Stored items
______________________________

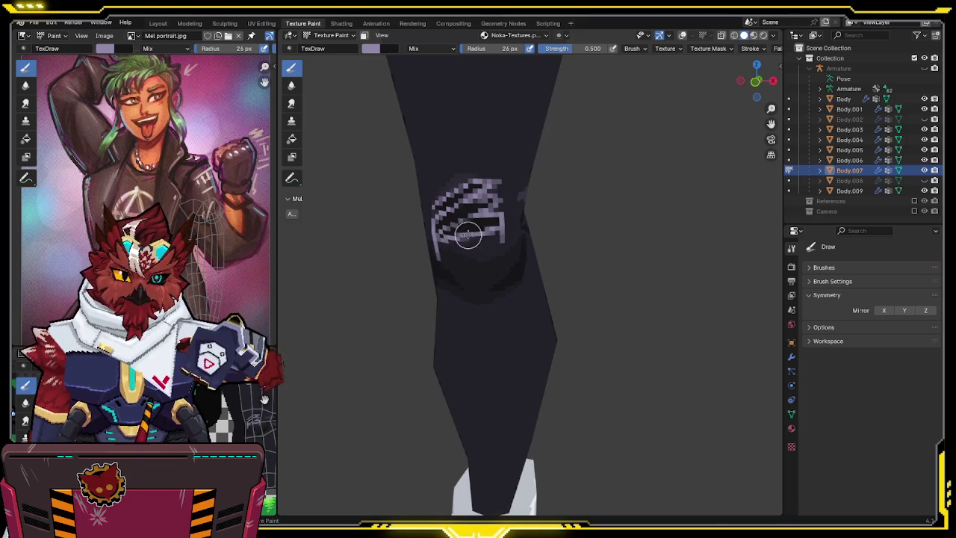
pyautogui.moveTo(480, 245); pyautogui.dragTo(450, 238, button='middle')
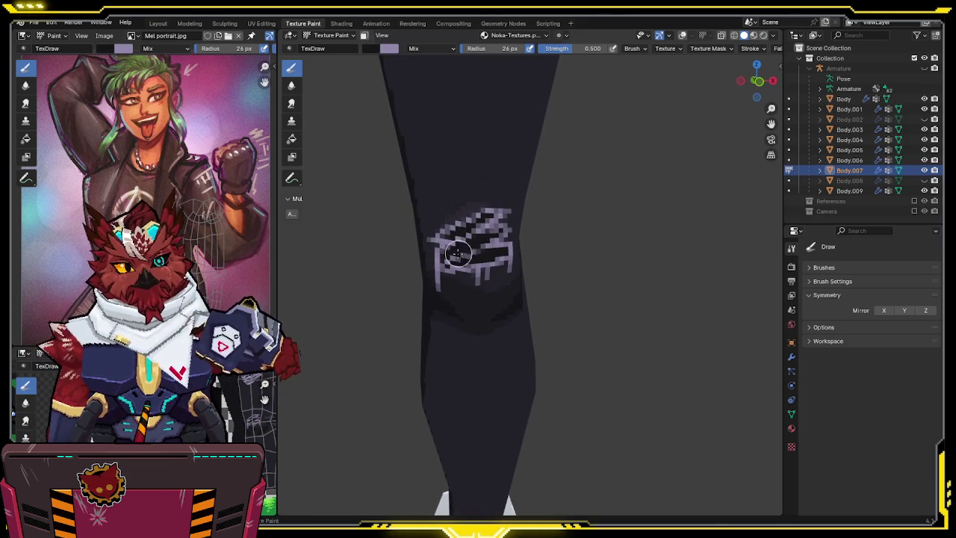
pyautogui.scroll(-3, 478, 222)
pyautogui.moveTo(458, 253)
pyautogui.mouseDown(button='middle')
pyautogui.moveTo(491, 202)
pyautogui.moveTo(473, 213)
pyautogui.moveTo(616, 198)
pyautogui.moveTo(512, 173)
pyautogui.mouseUp(button='middle')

______________________________

### Activity
The answer consists solely of the lines from the one containing "pyautogui.moveTo(616, 198)" through the last line of the data above, reproduced exactly.

### Exercise output
pyautogui.moveTo(616, 198)
pyautogui.moveTo(512, 173)
pyautogui.mouseUp(button='middle')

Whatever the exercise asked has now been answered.